Saturday, November 24, 2012

The Bernanke Bomb

Someone should put a muzzle on Federal Reserve Chairman Ben Bernanke, lock him in his office, and never let him out in public again.

Every time he is asked about the dollar, this inflationist makes some spineless comment such as, "We obviously watch the dollar very carefully."

Watch the dollar do what?

Watch it fall.

How can these weaseling remarks strengthen confidence in the dollar? How can they possibly build the trust of Sovereign Wealth Funds and other foreign holders of dollars so that they don't rush for the exits, triggering a global financial calamity?

When Bernanke is asked about the dollar, he should sit fully upright, stern faced, then slowly rise to his feet, point into the camera lens, pound the table, and in a low, rumbling voice say…

"The dollar is the finest currency ever in world history, and we plan to do whatever it takes to keep it that way.

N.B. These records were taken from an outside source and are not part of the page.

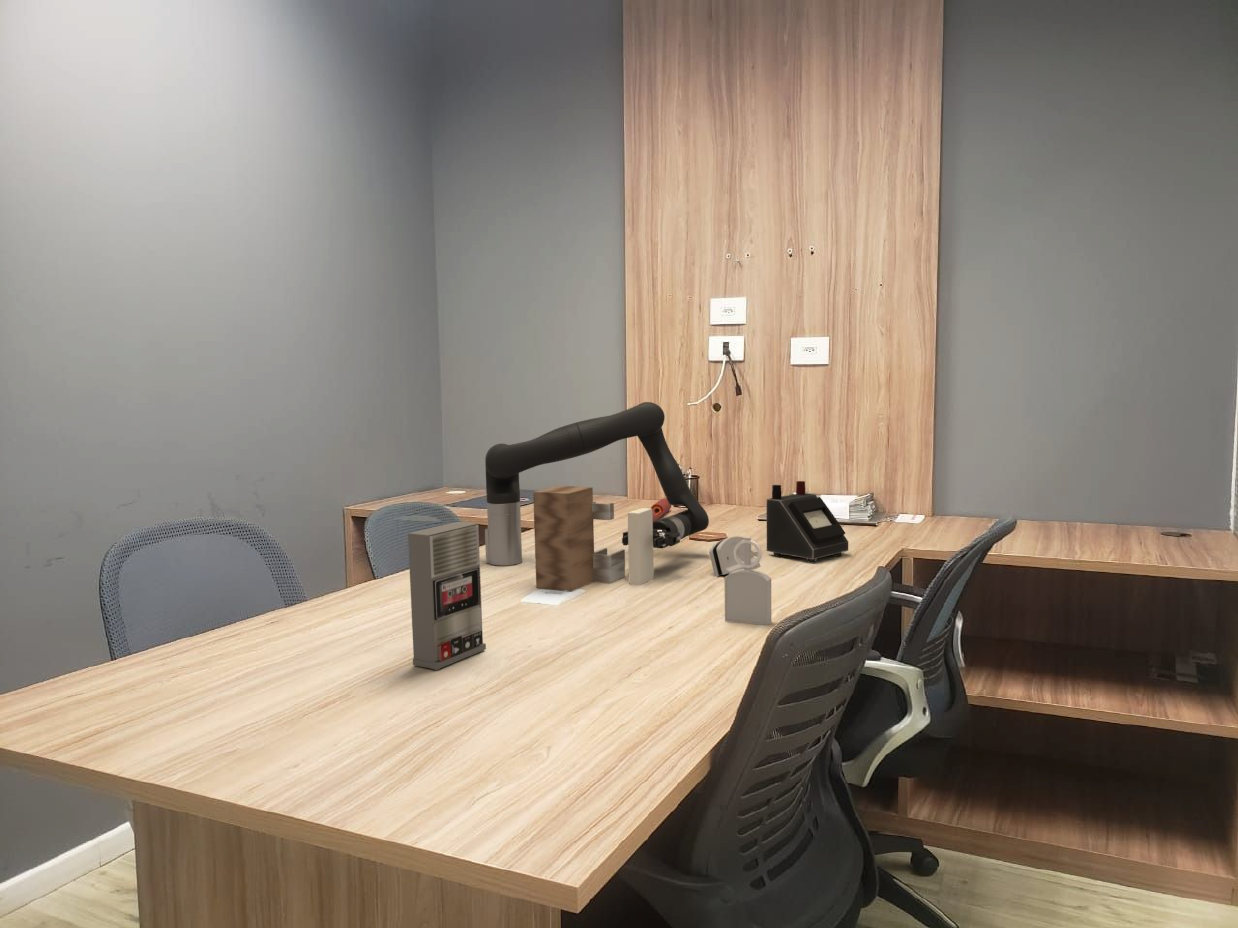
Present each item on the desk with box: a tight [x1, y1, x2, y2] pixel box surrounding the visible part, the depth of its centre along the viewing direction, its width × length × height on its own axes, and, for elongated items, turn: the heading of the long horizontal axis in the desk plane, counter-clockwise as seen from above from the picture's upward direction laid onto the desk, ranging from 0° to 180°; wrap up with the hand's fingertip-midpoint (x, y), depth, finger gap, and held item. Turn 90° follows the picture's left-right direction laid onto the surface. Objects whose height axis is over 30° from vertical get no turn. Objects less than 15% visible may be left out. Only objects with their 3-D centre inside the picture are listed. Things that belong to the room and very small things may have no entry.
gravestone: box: [723, 536, 772, 626], centre depth 197 cm, size 3×9×18 cm, turn 65°
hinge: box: [708, 536, 761, 577], centre depth 246 cm, size 17×5×10 cm, turn 145°
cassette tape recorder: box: [407, 521, 487, 671], centre depth 176 cm, size 14×6×25 cm, turn 148°
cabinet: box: [532, 485, 626, 592], centre depth 236 cm, size 15×20×24 cm
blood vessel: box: [650, 497, 672, 521], centre depth 328 cm, size 42×5×5 cm, turn 166°
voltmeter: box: [765, 480, 849, 564], centre depth 262 cm, size 16×16×20 cm
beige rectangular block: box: [627, 507, 654, 586], centre depth 236 cm, size 3×8×18 cm, turn 153°
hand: (639, 542), depth 235 cm, fingers open, 8 cm apart
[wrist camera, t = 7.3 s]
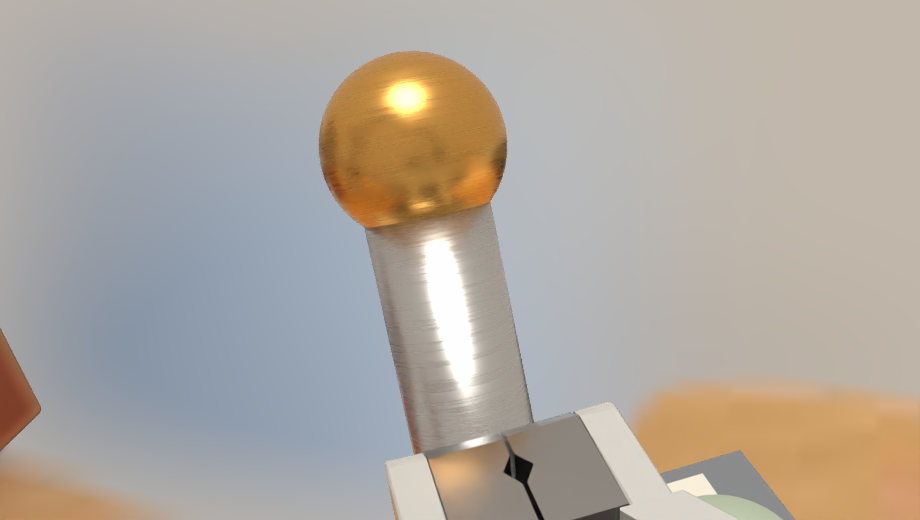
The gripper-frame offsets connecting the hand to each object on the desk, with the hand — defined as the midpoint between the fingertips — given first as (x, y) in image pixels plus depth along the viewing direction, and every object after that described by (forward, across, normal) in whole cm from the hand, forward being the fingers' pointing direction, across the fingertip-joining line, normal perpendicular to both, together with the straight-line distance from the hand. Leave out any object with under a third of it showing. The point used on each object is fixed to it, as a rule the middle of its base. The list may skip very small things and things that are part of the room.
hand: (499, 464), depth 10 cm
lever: (-3, 0, +8) cm, 8 cm away
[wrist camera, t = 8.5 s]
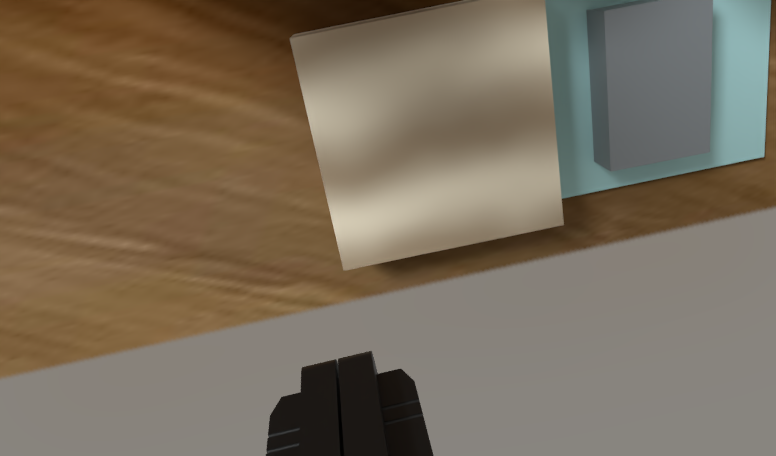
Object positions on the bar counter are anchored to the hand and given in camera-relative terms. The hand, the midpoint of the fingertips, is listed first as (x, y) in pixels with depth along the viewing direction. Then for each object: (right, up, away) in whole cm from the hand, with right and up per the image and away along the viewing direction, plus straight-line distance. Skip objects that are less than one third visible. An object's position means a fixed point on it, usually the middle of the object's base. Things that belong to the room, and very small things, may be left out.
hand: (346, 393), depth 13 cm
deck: (+3, +10, +24) cm, 26 cm away
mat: (+17, +13, +24) cm, 32 cm away
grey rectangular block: (+16, +12, +22) cm, 30 cm away
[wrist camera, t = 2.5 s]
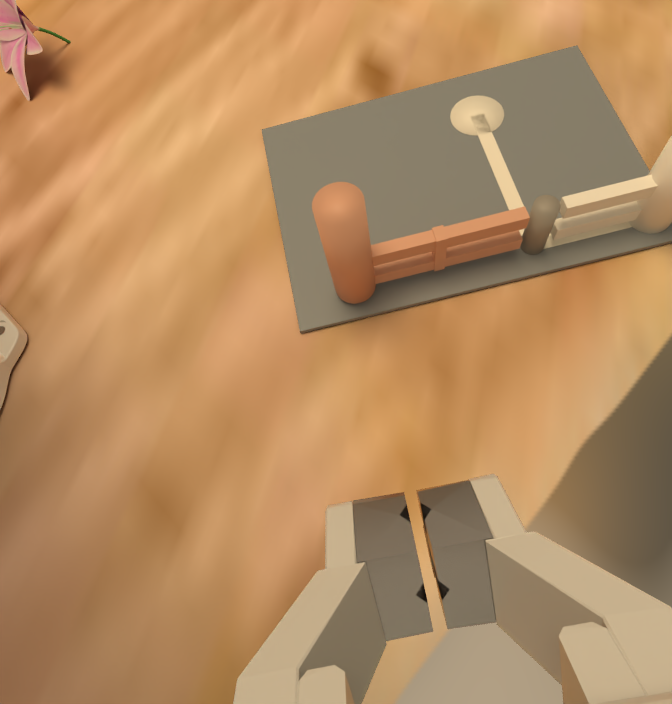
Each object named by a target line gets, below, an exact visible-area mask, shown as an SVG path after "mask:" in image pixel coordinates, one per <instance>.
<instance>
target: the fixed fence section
mask: <svg viewBox="0 0 672 704" xmlns="http://www.w3.org/2000/svg"><path fill="white" fill-rule="evenodd" d="M559 212H560V214H561V216H562V218H558V219H556V218H557V215H558V213H559ZM529 217H530V219H529V222H528V225H527V228H525V229H524V232H523V235H522V239H523V240H522V243H521V246H520V248H521V250H522V251H523V252H525V253H526V254H529V255H536V254H539V253H540V252H542V250H543V249H544V246H545V244H546V242H547V239H548V237H549V234H550V233H551V235H552V238H553V240H556V239H560V238H564V237H568V236H572V235H576V234H580V233H584V232H588V231H592V230H596V229H600V228H604V227H608V226H612V225H617V224H621V223H625V222H629V223H630V225H631V226H632V227H633V228H634V229H636V230H638V231H640V232H643V233H648V234H654V233H659V232H662V231H664V230H665V229H667V228H668V227H669V225H670V224H671V223H672V136H671V138H670V139H669V141H668V142H667V144H666V146H665V147H664V149H663V151H662V152H661V154H660V156H659V157H658V159H657V161H656V162H655V164H654V165H653V167H652V169H651V170H650V172H649V174H648V175H647V176H644V177H640V178H636V179H632V180H628V181H624V182H620V183H616V184H612V185H608V186H604V187H600V188H596V189H592V190H588V191H584V192H580V193H576V194H572V195H568V196H564V197H562V199H561V201H560V202H559V200H558V199H557V198H556V197H554V196H551V195H542V196H539V197H537V198H536V199H535V201H534V203H533V206H532V209H531V212H530V215H529Z"/></svg>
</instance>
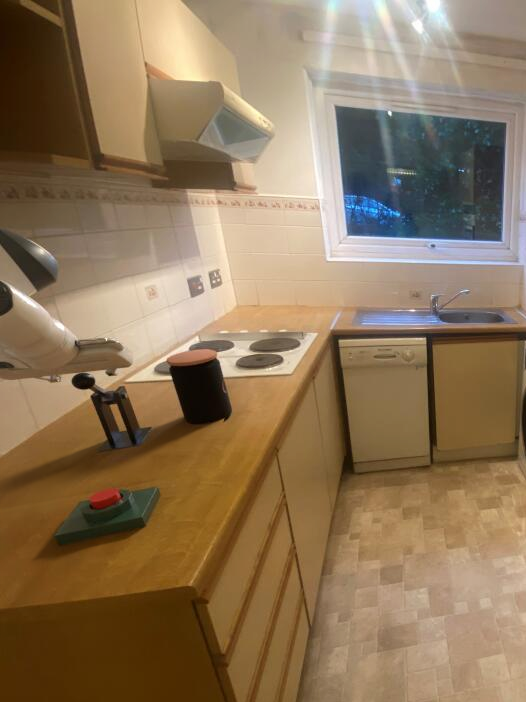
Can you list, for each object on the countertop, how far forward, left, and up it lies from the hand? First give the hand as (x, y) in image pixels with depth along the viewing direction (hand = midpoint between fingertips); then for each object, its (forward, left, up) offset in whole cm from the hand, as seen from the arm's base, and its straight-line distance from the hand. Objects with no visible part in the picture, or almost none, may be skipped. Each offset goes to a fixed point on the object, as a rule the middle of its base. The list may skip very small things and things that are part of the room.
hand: (85, 376), depth 92 cm
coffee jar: (+16, +14, -20) cm, 29 cm away
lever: (0, +1, -5) cm, 6 cm away
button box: (+7, -26, -20) cm, 34 cm away
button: (+7, -26, -16) cm, 32 cm away
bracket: (0, +7, -20) cm, 21 cm away
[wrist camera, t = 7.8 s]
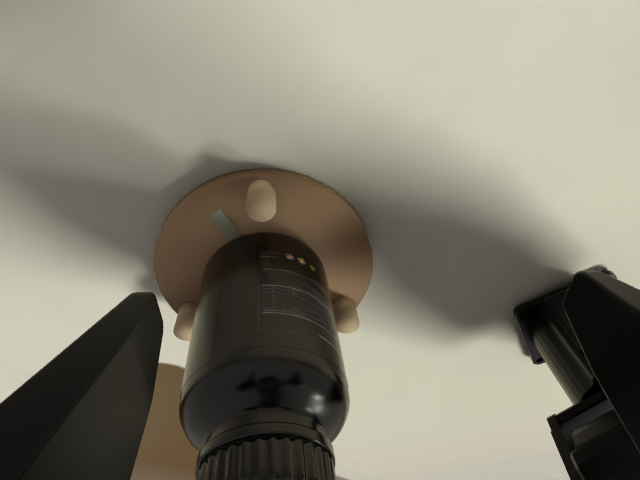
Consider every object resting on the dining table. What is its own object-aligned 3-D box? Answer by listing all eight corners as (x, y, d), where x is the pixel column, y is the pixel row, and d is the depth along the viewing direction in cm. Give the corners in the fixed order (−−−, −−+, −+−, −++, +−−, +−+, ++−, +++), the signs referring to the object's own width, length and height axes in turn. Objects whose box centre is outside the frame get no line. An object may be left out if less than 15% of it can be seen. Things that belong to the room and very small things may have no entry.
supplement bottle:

We will do anything. We will raise interest rates to whatever levels are necessary. There is no risk in holding dollars. I repeat, no risk. Every holder of dollars can be fully confident his greenbacks will be as valuable 30 years from now as they are today. I have all my money in dollars, and I wouldn't dream of taking the risk of switching to any other currency."

But, you might say, he'd be lying… and you'd be right. So I'll be blunt.

Bernanke is in charge of a fiat currency.

Fiat currencies are frauds.

The Federal Reserve is an inherently crooked organization, and its Chairman's primary duty is to deceive. If Bernanke wants to be a boy scout, he took the wrong job. He should either quit, or grow up and face the fact that he cannot tell the truth about the dollar without launching the worst financial catastrophe in world history.

But instead of saying he will do…


… whatever it takes to keep the dollar strong…

… Bernanke says the opposite – he will do whatever it takes to avoid deflation and recession.

In other words, he is implicitly promising to continue inflating the supply of dollars, thereby undermining the value of each individual dollar.

This man is poison. My advice is fire him now before it's too late.

Since August, federal agencies have provided nearly $1 trillion in direct and indirect support to U.S. financial institutions.

On top of that, Nobel economist Joseph Stiglitz believes the cost of the war will eventually reach $3 trillion… and says this money could have been used "to put Social Security on a sound footing for the next half-century."

As I pointed out in February, retired baby boomers are likely, at some point, to find the Social Security cupboard bare. In their youths, the boomers were cannon fodder for the Vietnam War. And now they've become financial cannon fodder for this war.

And…


… the cannon is being fired by Bernanke

Some in the mainstream press have begun to sound the alarm. On March 4, the New York Times ran an article about the war, titled "The $2 Trillion Nightmare."

On March 5, the Wall Street Journal ran an article by economist Judy Shelton called "It's the Dollar, Stupid." Shelton ended the article with this warning about McCain, Obama, and the Clintons:

It's time the candidates devote less time on the minutiae of configuring the next economic stimulus package, or renegotiating the North American Free Trade Agreement. They should be thinking about how they will confront the imminent global currency crisis.

Of course, this is all old news to readers of the Early Warning Report. For more than six years, we've been earning fat profits from gold and other investments that do well during the monetary chaos that typically accompanies wars.

What is new is that the mainstream press is beginning to wake up and sound the same warnings. They are six years late, but they speak to millions, who have now begun moving into the investments we were in before 9-11. On February 29, in its lead front-page story, the Wall Street Journal quoted well-known commodity investor Jim Rogers saying, "The dollar is a terribly flawed currency and its days are numbered."

Gold Déjà Vu

History never repeats exactly… but close enough to learn valuable lessons. As Patrick Henry said, "I have but one lamp by which my feet are lighted, and that is the lamp of experience."

During the 1979-1980 global monetary crisis, millions became afraid to hold fiat paper money, and they were fleeing into gold, silver, platinum, and other commodities.

America dodged that bullet, barely. But now, history is repeating. On March 11, the Wall Street Journal ran another front-page story, titled "Weak Dollar Feels New Stress." It revealed that "central banks from China to Chile," including those of the Persian Gulf, are fed up with the dollar and looking for ways to escape from it.

Note this: Inside the U.S., the greater fear is of deflation and recession. Outside, it's fear of dollar debasement. The Fed's offices are inside the U.S. Foreigners afraid of dollar debasement are thousands of miles away, and they don't vote in U.S. elections. So most of the pressure Fed officials feel is pushing them toward more inflation.

Summarizing, since the beginning of the war, the federal government's financial behavior has been as responsible as that of a gang of drunken teenagers in a brewery with a credit card. And each time Bernanke "clarifies" his attitude toward the dollar, he throws another scare into dollar holders.

If someone doesn't muzzle Bernanke, the Federal Reserve's dollar will go down in history alongside the worthless Continental and Confederate dollars as another inflationary disaster.